__Material for this task__

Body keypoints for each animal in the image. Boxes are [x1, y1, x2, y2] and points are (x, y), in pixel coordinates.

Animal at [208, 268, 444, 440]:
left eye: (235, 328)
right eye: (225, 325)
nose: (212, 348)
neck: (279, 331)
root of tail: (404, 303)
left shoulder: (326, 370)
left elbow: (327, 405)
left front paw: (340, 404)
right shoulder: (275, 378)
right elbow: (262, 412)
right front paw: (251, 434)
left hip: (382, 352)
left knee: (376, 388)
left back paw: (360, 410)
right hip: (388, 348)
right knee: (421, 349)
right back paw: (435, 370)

--

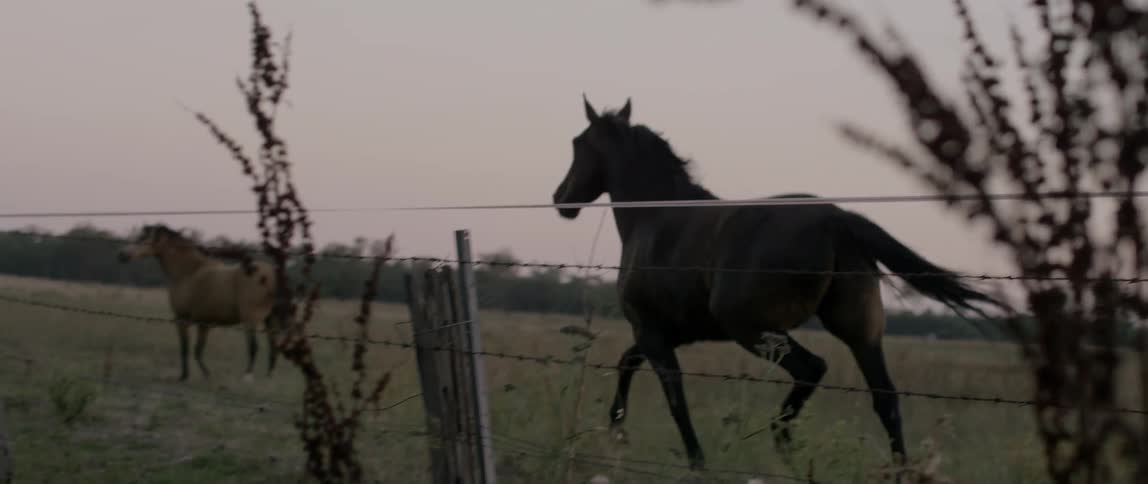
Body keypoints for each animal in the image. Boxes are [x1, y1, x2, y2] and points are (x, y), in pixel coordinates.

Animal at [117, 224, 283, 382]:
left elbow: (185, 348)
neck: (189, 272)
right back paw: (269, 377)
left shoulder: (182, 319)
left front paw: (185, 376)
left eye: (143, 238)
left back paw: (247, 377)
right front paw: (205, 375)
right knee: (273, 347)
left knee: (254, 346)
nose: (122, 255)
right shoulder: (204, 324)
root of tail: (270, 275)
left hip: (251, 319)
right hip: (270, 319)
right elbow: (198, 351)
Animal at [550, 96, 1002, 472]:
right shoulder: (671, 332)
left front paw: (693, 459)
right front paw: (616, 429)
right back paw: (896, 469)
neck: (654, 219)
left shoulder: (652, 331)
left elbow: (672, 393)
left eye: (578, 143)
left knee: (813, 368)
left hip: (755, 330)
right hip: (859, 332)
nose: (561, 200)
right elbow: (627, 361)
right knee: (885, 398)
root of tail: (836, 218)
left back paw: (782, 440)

__Task directions__
Each line above from the one with "right shoulder: (275, 378)" up to and including the one with "right back paw: (435, 370)" must be set down exactly, and no line outside that span may appear.

__Solved exercise__
right shoulder: (275, 378)
right elbow: (262, 412)
right front paw: (251, 434)
left hip: (382, 352)
left knee: (376, 388)
left back paw: (360, 410)
right hip: (388, 348)
right knee: (421, 349)
right back paw: (435, 370)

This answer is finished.